▶ _Job_:
Report every line in the material below that contains the word "points", copying each line in full.

···

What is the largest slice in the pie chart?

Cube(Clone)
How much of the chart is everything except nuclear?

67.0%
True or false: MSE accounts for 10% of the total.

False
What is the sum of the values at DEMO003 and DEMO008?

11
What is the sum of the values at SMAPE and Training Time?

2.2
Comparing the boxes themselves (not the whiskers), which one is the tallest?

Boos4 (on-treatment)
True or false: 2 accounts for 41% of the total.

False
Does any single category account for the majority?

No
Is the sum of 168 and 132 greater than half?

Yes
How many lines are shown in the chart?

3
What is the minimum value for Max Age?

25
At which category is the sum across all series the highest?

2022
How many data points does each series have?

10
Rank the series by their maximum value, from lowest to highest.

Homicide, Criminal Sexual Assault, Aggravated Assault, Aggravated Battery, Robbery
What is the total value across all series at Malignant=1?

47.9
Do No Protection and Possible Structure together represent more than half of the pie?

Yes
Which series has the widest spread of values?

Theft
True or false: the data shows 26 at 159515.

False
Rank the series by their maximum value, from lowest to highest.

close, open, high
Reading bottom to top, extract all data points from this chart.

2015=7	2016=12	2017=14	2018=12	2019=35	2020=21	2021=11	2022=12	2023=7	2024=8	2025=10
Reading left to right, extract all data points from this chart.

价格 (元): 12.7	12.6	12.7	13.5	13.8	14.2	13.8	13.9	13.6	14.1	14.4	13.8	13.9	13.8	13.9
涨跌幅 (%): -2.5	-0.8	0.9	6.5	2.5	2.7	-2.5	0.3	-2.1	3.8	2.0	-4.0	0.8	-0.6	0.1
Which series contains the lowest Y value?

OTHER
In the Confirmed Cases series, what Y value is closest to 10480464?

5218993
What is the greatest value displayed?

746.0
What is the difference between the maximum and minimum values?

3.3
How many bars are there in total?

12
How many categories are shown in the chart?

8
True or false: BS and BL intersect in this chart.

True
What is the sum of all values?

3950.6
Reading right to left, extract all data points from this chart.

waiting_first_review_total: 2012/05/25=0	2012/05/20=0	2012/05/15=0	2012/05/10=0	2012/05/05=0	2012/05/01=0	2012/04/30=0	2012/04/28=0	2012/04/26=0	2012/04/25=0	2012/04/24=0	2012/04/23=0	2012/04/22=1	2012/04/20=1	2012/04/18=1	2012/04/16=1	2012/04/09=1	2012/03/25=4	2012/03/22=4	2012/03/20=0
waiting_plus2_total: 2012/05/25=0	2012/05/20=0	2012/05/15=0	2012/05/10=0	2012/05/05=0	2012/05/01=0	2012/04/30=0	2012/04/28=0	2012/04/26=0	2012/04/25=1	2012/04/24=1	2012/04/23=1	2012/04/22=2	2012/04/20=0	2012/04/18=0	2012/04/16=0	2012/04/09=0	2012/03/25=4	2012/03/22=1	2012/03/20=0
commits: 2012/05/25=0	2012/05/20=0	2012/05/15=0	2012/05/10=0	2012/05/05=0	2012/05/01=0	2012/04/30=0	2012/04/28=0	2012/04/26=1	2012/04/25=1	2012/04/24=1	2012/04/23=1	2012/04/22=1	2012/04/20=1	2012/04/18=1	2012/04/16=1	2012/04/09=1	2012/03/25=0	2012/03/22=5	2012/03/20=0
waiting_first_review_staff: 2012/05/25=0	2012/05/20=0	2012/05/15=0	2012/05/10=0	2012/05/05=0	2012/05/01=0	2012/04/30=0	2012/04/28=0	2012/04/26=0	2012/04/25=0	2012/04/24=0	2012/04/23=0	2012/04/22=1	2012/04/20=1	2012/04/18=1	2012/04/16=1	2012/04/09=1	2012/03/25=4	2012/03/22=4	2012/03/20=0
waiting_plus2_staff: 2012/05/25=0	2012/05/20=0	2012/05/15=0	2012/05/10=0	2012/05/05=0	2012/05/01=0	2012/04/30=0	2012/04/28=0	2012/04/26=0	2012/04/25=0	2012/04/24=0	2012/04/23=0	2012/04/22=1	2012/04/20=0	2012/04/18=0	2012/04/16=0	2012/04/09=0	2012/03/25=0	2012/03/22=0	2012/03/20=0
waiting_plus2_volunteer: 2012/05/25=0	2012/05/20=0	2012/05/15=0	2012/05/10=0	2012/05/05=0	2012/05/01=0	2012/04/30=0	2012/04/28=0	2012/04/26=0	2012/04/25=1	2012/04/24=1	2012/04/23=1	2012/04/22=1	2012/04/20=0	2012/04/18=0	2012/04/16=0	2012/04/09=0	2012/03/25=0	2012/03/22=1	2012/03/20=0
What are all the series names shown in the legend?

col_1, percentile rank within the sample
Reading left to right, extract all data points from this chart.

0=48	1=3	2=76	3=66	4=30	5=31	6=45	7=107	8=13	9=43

···

▶ _Answer section_:
How many data points does each series have?
Reading bottom to top, extract all data points from this chart.
Reading left to right, extract all data points from this chart.
Reading right to left, extract all data points from this chart.
Reading left to right, extract all data points from this chart.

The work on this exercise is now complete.